A recent study by the Boston Consulting Group found that banks with strong digital sales processes and seamless onboarding can boost conversion rates by 10-15% in the first year. There’s also often a 20% improvement in satisfaction with the customer journey, which translates to an additional increase in revenue of up to 15%.

These statistics highlight just how crucial it is to make sure your digital onboarding journey is as simple and quick as possible for your customers.

Increase your share of wallet with digital capabilities

Once a seamless onboarding experience has been created digitally, the next part to focus on is how to increase the number of products your customer has with your bank. This may include products like loans and credit cards and can be achieved through cross-selling and upselling.

Backbase CEO, Jouk Pleiter, and Robert Soetens, Backbase Digital Sales Product Director discuss the return on investment for digital sales.
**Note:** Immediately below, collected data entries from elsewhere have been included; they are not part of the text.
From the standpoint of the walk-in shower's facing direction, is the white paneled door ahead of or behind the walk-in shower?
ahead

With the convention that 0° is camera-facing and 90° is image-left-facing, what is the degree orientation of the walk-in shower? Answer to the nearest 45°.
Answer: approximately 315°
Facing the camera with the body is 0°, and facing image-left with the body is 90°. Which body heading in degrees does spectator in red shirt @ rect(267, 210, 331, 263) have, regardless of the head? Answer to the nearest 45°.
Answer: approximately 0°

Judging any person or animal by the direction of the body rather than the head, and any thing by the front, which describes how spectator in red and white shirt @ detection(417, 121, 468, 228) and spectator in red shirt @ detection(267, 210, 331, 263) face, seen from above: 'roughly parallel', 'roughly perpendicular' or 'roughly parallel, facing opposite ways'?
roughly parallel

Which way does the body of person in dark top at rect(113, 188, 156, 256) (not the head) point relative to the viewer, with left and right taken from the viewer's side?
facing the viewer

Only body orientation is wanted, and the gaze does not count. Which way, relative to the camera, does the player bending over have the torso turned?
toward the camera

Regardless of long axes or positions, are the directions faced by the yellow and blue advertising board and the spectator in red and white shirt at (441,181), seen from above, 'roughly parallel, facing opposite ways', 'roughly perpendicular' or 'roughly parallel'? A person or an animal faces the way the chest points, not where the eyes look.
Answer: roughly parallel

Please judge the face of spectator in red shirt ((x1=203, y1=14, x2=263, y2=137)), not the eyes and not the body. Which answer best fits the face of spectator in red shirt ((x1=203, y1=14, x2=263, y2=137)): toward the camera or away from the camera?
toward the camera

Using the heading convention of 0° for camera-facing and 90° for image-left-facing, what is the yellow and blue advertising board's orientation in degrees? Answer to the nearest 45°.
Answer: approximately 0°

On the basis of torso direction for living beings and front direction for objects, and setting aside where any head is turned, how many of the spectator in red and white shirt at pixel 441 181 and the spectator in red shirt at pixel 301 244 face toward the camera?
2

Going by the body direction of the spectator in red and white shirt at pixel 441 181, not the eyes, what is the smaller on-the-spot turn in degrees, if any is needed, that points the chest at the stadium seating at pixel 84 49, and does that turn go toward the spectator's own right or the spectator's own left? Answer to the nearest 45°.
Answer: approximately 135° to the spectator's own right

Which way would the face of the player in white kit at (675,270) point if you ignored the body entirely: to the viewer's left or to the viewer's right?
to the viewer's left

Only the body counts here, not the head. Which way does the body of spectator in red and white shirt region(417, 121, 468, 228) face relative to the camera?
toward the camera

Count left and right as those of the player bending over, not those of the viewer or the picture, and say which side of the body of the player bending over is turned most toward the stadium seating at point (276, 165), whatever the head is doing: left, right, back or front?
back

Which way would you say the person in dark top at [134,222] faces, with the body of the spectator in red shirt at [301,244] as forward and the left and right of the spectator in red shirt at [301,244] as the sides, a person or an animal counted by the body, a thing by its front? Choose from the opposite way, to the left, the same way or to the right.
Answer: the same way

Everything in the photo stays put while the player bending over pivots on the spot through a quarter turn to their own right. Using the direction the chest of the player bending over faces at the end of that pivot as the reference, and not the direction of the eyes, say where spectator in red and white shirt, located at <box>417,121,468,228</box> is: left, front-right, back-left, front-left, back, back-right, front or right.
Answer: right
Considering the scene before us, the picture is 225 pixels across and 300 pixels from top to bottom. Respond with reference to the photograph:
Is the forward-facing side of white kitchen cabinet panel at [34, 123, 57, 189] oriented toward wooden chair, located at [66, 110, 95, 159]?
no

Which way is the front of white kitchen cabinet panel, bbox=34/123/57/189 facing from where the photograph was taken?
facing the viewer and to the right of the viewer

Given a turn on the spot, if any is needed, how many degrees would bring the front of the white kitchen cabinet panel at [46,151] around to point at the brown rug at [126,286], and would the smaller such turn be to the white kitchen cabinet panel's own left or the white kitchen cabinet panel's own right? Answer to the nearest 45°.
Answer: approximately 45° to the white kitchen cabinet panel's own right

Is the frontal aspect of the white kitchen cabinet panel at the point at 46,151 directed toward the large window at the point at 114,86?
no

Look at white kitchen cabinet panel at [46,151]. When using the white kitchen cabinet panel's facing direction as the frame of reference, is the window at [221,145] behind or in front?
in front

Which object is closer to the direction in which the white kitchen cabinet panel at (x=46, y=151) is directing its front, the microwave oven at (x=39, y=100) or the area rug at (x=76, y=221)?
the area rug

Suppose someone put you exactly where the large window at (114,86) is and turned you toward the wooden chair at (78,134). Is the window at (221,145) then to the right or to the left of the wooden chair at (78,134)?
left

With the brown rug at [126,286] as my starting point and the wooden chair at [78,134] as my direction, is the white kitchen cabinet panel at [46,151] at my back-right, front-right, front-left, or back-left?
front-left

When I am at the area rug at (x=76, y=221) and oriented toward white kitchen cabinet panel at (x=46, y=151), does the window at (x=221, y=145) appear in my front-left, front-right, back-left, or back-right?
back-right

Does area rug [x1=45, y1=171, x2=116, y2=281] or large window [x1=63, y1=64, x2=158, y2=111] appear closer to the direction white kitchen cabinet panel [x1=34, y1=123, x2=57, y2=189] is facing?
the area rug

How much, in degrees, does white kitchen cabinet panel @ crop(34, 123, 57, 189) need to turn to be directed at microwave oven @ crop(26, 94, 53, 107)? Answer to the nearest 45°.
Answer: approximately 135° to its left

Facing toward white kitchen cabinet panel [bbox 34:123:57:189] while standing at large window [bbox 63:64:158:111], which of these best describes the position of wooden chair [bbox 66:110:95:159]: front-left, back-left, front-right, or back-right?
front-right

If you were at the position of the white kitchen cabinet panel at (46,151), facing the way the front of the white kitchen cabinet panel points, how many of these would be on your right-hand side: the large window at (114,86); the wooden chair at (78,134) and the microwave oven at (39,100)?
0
To put this in context, the average customer typically owns seven products: three with their primary bank and the rest with different providers. However, research by the RFI Group shows that customers who’re highly digitally engaged hold four products with their main provider and up to 12 in total. Incidentally, they usually purchase more profitable products from other banks. That’s revenue that you’re missing out on if your digital sales process fails to keep your customers engaged.

One way to improve engagement is through personalization. You can use digital channels to build up a profile of your customers by capturing a wide range of data, which allows more effective targeting of new products. For instance, you can target customers who reliably pay off credit cards with other providers from their current account with a similar product. According to research firm Experian, tailored offers boost revenue by up to 19%.
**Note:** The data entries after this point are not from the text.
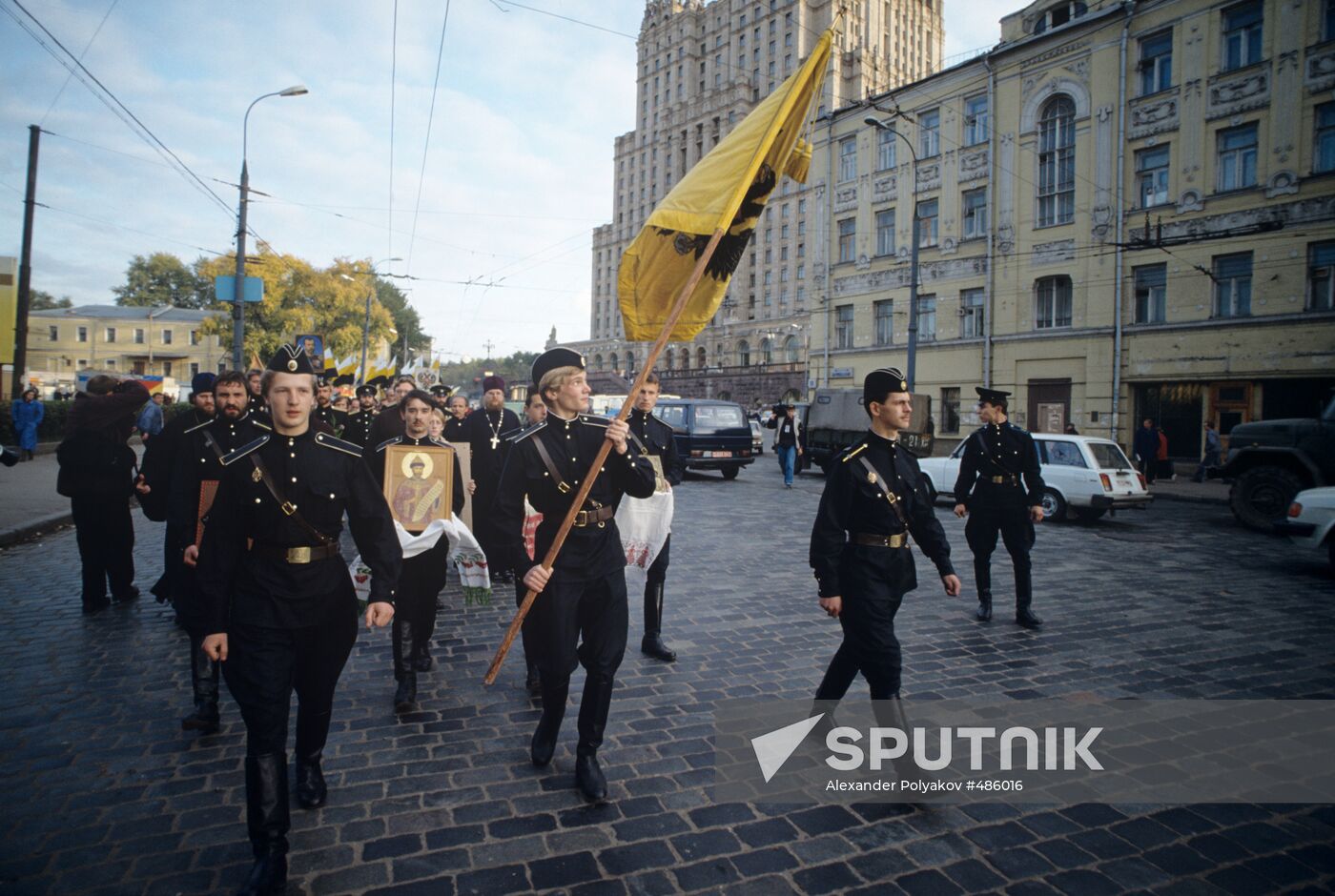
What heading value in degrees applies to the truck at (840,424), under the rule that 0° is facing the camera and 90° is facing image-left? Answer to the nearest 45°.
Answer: approximately 135°

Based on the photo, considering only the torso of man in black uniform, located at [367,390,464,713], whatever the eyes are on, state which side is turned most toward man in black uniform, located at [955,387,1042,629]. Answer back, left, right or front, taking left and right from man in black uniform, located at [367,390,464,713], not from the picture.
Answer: left

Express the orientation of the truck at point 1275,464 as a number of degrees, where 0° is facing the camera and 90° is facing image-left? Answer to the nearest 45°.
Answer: approximately 90°

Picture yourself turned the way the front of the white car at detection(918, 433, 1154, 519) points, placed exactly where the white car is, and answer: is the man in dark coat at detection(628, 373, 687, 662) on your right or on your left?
on your left

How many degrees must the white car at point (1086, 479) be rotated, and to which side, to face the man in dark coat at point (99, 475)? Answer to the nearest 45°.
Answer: approximately 90° to its left

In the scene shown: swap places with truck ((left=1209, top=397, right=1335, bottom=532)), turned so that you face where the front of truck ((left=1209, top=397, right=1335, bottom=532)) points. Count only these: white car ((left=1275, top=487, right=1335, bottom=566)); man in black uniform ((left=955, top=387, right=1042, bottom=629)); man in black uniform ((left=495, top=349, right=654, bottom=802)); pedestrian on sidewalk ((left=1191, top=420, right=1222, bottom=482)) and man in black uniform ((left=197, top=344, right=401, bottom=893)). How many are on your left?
4

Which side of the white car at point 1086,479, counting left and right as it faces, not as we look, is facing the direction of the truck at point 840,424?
front
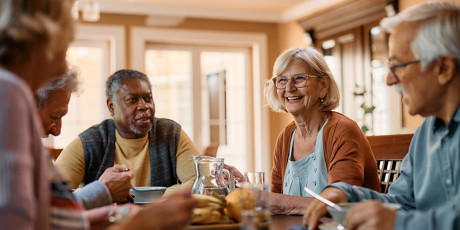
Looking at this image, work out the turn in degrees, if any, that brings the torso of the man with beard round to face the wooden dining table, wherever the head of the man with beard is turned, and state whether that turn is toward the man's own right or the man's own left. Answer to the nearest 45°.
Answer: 0° — they already face it

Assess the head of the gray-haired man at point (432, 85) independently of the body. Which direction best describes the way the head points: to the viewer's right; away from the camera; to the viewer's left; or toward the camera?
to the viewer's left

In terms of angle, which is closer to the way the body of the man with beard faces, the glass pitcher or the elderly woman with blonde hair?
the glass pitcher

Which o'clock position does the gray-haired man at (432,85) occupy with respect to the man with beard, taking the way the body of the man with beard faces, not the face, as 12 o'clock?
The gray-haired man is roughly at 11 o'clock from the man with beard.

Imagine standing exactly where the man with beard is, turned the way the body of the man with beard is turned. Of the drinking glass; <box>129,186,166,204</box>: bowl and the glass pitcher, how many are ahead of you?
3

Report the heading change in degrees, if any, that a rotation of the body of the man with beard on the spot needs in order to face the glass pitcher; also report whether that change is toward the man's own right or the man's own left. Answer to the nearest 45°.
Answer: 0° — they already face it

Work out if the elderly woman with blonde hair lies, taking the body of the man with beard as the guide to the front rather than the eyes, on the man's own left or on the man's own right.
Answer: on the man's own left

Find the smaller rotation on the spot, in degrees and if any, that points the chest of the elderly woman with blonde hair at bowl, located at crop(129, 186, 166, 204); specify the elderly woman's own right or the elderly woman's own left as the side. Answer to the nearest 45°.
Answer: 0° — they already face it

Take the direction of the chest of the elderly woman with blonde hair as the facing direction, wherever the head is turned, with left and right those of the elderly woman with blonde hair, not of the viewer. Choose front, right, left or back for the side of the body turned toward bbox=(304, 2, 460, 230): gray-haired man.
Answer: left

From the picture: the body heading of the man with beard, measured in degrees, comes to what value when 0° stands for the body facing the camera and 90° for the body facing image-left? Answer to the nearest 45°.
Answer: approximately 0°
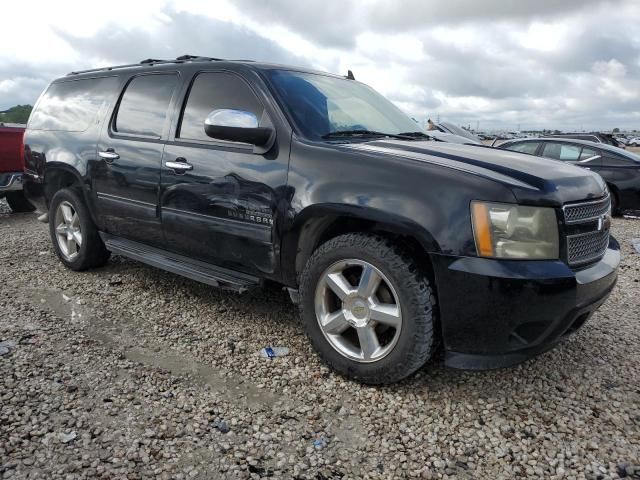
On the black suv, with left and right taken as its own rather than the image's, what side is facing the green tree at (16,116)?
back

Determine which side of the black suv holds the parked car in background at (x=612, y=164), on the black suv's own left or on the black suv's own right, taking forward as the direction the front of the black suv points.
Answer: on the black suv's own left

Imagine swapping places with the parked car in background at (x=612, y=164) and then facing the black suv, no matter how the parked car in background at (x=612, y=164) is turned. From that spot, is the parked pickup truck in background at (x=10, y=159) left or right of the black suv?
right

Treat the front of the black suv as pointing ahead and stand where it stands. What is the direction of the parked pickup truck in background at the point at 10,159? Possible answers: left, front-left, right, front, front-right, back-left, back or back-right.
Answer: back

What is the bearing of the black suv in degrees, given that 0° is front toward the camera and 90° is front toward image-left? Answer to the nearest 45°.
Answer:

By focusing on enhancing your engagement with digital offerings, your Net Promoter Scores (NPS) will also improve as a result. This is a measurement of whether a customer will recommend a product or service to a friend. Those digitally engaged customers are more than four times as likely to endorse their main bank compared to those who stick to more traditional channels.

Lower operating costs with digital sales

Another way banks can generate more revenue is by discovering how digital sales processes can cut costs.

Most of the time banks and credit unions rely on manual processes which are not only inefficient and labor-intensive but also very expensive.

One way to cut costs is by reducing your cost per contact. McKinsey & Co. estimates that the cost per customer of opening an account is USD $300. That figure consists of operational expenses such as branch staff and printed forms which are quickly becoming obsolete.

However, McKinsey claims that the cost per customer could drop to as little as $5 for challenger banks that complete the sign-up process within their apps.

Needless to say, the lower the cost, the quicker a customer becomes profitable once
you start to cross-sell bank products.